» DATASET
=== Section Start ===
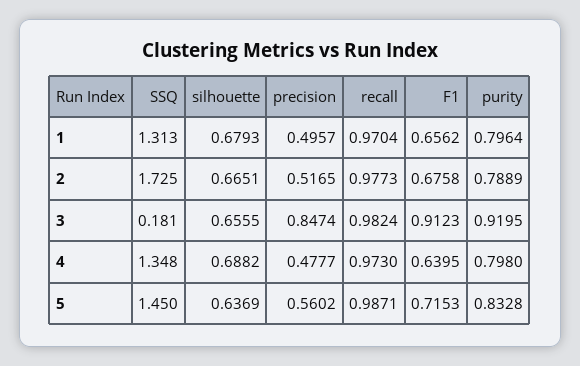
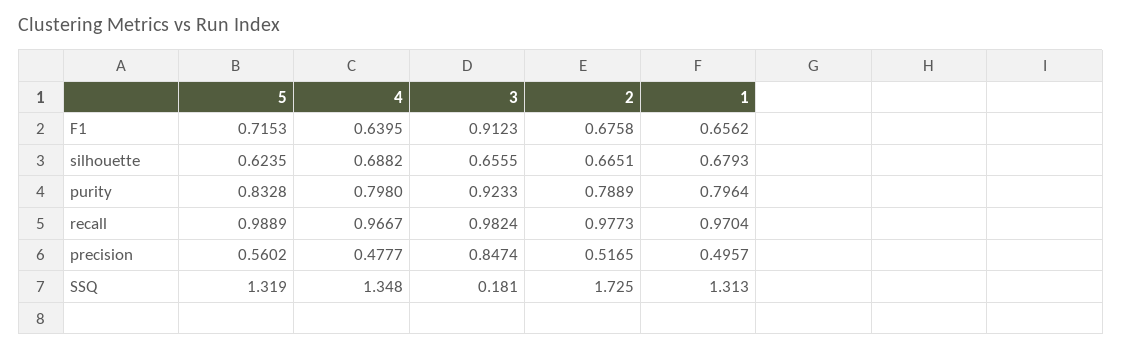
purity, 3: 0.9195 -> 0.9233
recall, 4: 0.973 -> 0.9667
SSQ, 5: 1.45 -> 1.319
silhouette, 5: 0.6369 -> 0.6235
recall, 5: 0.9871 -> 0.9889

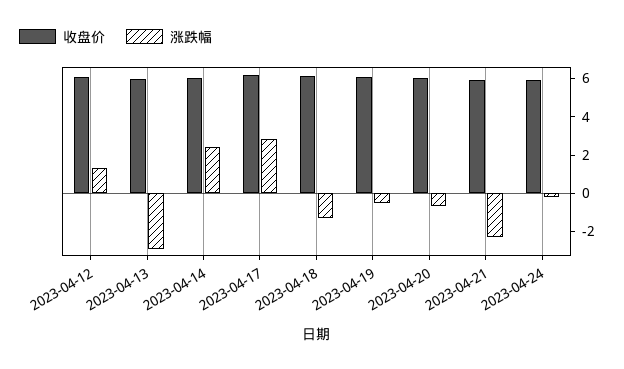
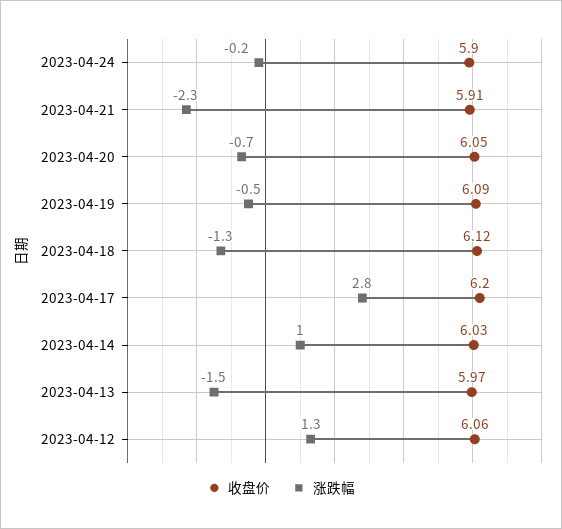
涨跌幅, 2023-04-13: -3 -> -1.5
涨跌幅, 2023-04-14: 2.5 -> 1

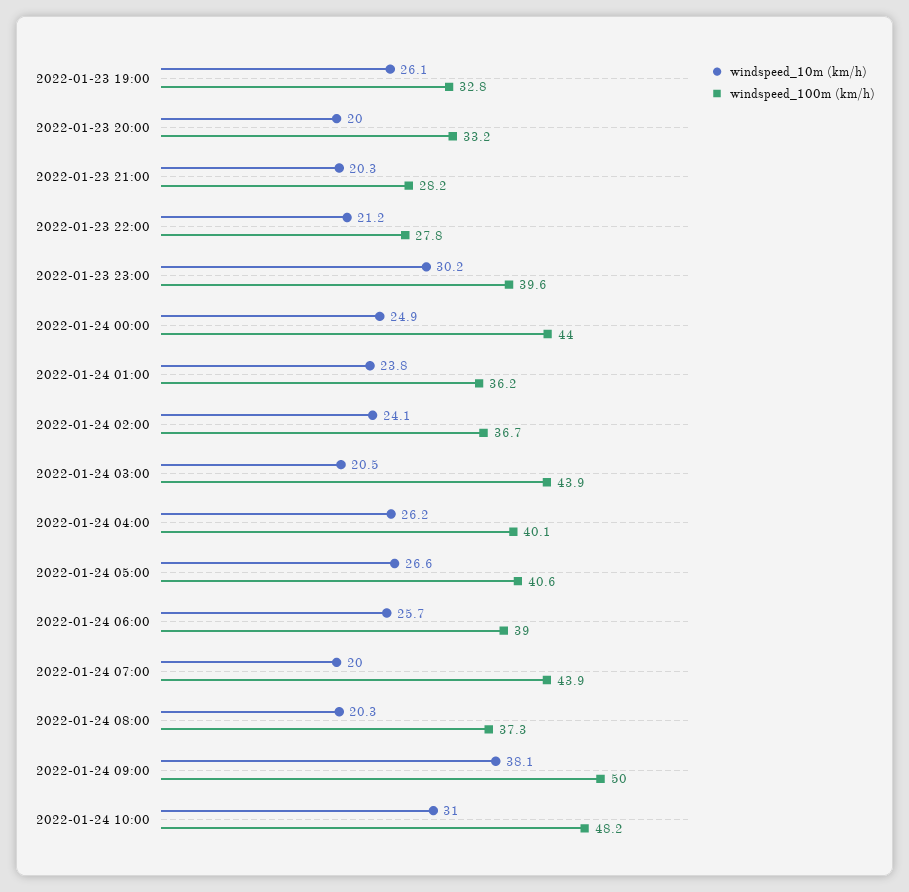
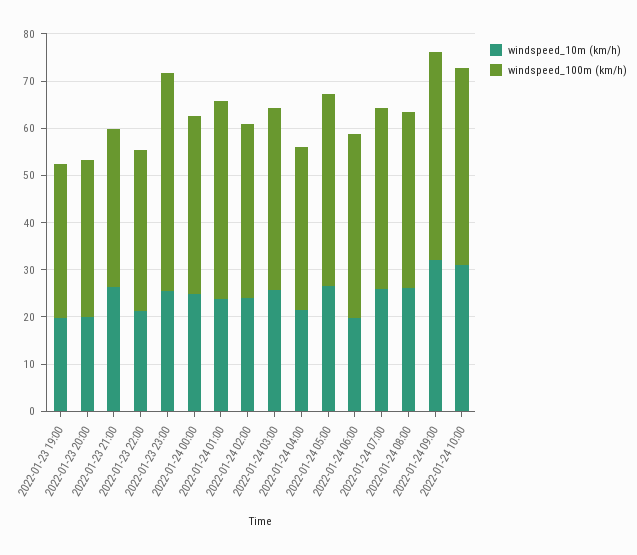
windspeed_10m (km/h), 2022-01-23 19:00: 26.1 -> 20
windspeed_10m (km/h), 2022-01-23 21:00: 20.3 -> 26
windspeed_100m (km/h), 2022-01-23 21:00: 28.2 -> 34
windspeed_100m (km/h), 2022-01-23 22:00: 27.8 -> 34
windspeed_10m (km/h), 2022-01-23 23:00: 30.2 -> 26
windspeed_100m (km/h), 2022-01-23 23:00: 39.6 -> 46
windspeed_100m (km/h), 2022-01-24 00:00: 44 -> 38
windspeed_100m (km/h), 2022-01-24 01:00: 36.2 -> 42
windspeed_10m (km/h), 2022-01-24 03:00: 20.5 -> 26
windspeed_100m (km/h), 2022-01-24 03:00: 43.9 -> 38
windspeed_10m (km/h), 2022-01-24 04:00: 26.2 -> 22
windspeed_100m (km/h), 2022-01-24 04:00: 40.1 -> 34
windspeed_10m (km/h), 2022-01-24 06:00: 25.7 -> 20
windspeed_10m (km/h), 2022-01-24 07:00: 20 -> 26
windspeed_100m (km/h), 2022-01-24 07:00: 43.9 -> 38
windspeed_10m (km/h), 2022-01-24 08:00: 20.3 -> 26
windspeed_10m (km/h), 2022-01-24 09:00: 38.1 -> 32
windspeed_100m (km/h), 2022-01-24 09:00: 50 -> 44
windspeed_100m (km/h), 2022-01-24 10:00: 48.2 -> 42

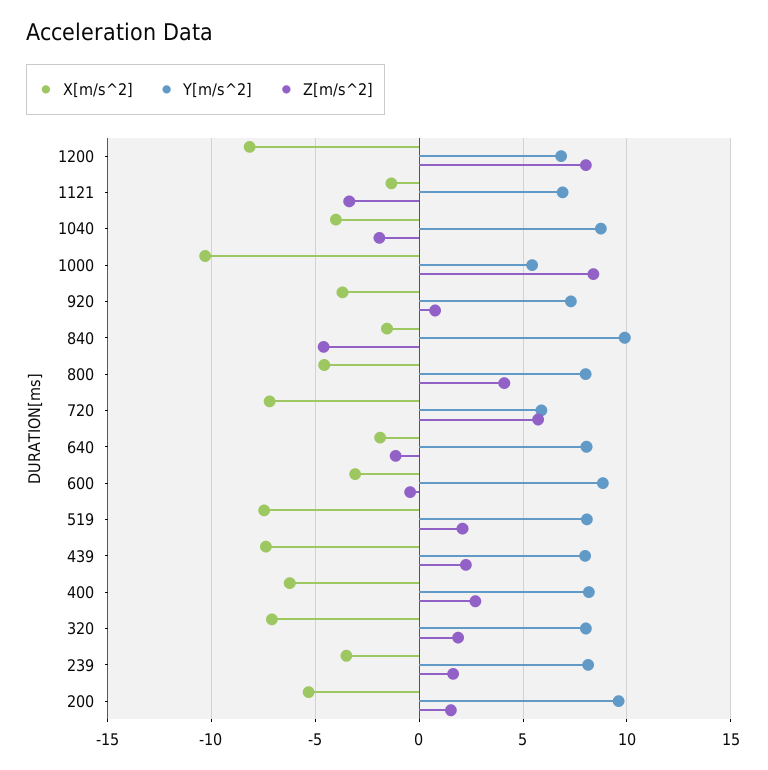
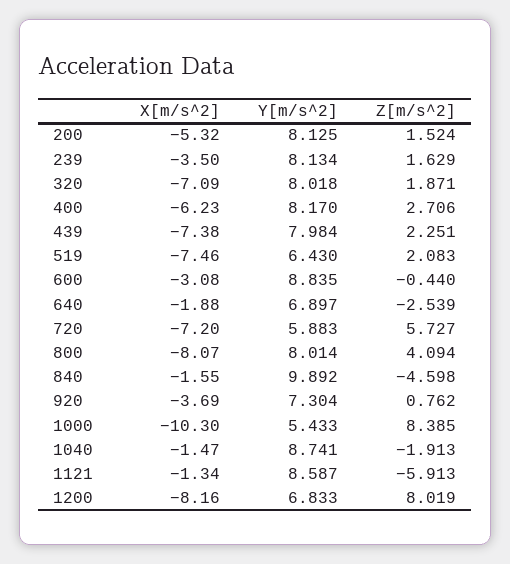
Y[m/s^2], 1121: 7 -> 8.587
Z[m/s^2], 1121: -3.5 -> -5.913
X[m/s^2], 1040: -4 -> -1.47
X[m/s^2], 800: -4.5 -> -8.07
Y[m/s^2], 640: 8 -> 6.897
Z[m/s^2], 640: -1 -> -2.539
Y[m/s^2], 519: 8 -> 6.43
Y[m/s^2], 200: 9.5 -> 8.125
=== Section End ===
» WORK REQUIRED
Pictures are to be left out; everything else in the records gets retyped exactly.

» OUTPUT FOR THIS EXERCISE
purity, 3: 0.9195 -> 0.9233
recall, 4: 0.973 -> 0.9667
SSQ, 5: 1.45 -> 1.319
silhouette, 5: 0.6369 -> 0.6235
recall, 5: 0.9871 -> 0.9889

涨跌幅, 2023-04-13: -3 -> -1.5
涨跌幅, 2023-04-14: 2.5 -> 1

windspeed_10m (km/h), 2022-01-23 19:00: 26.1 -> 20
windspeed_10m (km/h), 2022-01-23 21:00: 20.3 -> 26
windspeed_100m (km/h), 2022-01-23 21:00: 28.2 -> 34
windspeed_100m (km/h), 2022-01-23 22:00: 27.8 -> 34
windspeed_10m (km/h), 2022-01-23 23:00: 30.2 -> 26
windspeed_100m (km/h), 2022-01-23 23:00: 39.6 -> 46
windspeed_100m (km/h), 2022-01-24 00:00: 44 -> 38
windspeed_100m (km/h), 2022-01-24 01:00: 36.2 -> 42
windspeed_10m (km/h), 2022-01-24 03:00: 20.5 -> 26
windspeed_100m (km/h), 2022-01-24 03:00: 43.9 -> 38
windspeed_10m (km/h), 2022-01-24 04:00: 26.2 -> 22
windspeed_100m (km/h), 2022-01-24 04:00: 40.1 -> 34
windspeed_10m (km/h), 2022-01-24 06:00: 25.7 -> 20
windspeed_10m (km/h), 2022-01-24 07:00: 20 -> 26
windspeed_100m (km/h), 2022-01-24 07:00: 43.9 -> 38
windspeed_10m (km/h), 2022-01-24 08:00: 20.3 -> 26
windspeed_10m (km/h), 2022-01-24 09:00: 38.1 -> 32
windspeed_100m (km/h), 2022-01-24 09:00: 50 -> 44
windspeed_100m (km/h), 2022-01-24 10:00: 48.2 -> 42

Y[m/s^2], 1121: 7 -> 8.587
Z[m/s^2], 1121: -3.5 -> -5.913
X[m/s^2], 1040: -4 -> -1.47
X[m/s^2], 800: -4.5 -> -8.07
Y[m/s^2], 640: 8 -> 6.897
Z[m/s^2], 640: -1 -> -2.539
Y[m/s^2], 519: 8 -> 6.43
Y[m/s^2], 200: 9.5 -> 8.125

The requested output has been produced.